Tuesday, May 27, 2008

Magical Thinking

Let me just say, the psychology classes I've taken in university are limited; I think I've taken about four now, and I don't plan on taking any more.  In fact, the classes bother me most of the time as they usually consist of 'special' students who can ramble off countless studies that I never really pay that much attention to - although I'm sure they're interesting.  However, I have to credit psychology with helping me figure out my own mind at times; in particular my 'magical thinking'.

'Magical Thinking' is when you think your mind or your thoughts can actually influence reality.  For example, say you didn't want to see your ex-boyfriend or girlfriend at a restaurant you usually frequent, well you might picture yourself seeing them there a few moments before you left your house for dinner.  The idea is that since you thought about seeing your ex first, before you left, it would just be too much of a coincidence if you actually did see them there at the restaurant.  Of course it doesn't affect anything at all, your thoughts posited at the world in this way are absolutely meaningless, this actually wastes vast amounts of my time; but I find myself doing this more than frequently.

I remember lying awake as a kid and thinking things out in my head in this fashion; multilayered and complex things about certain events that I didn't want to happen or did want to happen.  I didn't actually believe my thoughts could influence anything, but think about it, isn't there some kind of chance that they could?  Of course obsessing in this kind of mannerism can lead to actually psychological disorders, but perhaps at some level, it allows the mind to think about things on a slightly more complex level - or maybe it's just a way for me to comfort myself?

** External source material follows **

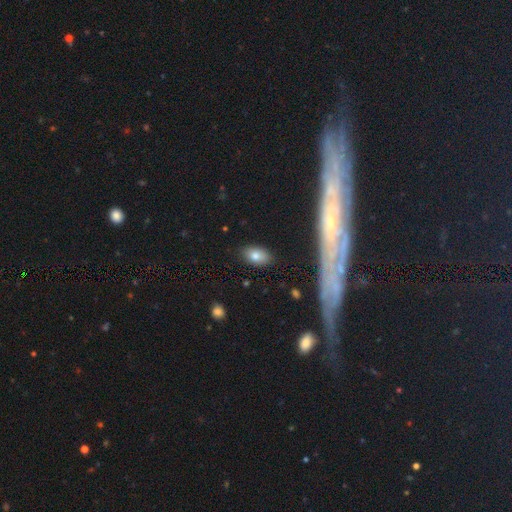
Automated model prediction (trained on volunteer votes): Smooth or featured? smooth (78%)
How rounded? in between (89%)
Merging? none (85%)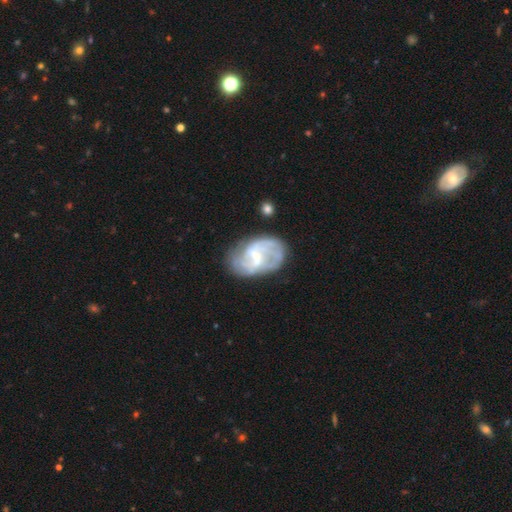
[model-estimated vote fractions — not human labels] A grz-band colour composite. It shows a featured or disk galaxy (77%) with a weak bar (57%), 2 (47%) medium (41%) spiral arms (84%) and a small central bulge (54%). Merging: none (59%).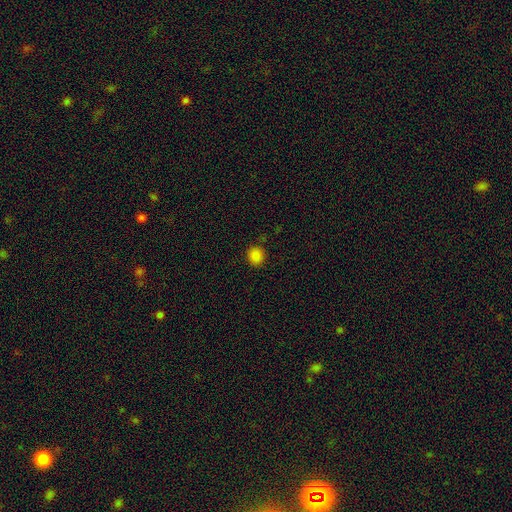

Nowadays, my 'magical thinking' has been trained in a sense (probably by philosophy), and I'm glad for that.  However, I still wonder if it does have some kind of effect on possibilities or possible worlds that are the outcome of the way we think.  There really is no way to investigate this or test it empirically, it's just a flaw of the mind - a phantom.  Does thinking your plane is going to crash affect the outcome? No; but the last time something good or bad happened to you did you think about it previously?  Probably not.  The person who won the lottery probably didn't expect to win it either - it's just how it works.  So I suppose the idea is to give thought to things, but not too much; either way, I still find my mind at times fracturing into what seems like hundreds of possibilities for every action I make.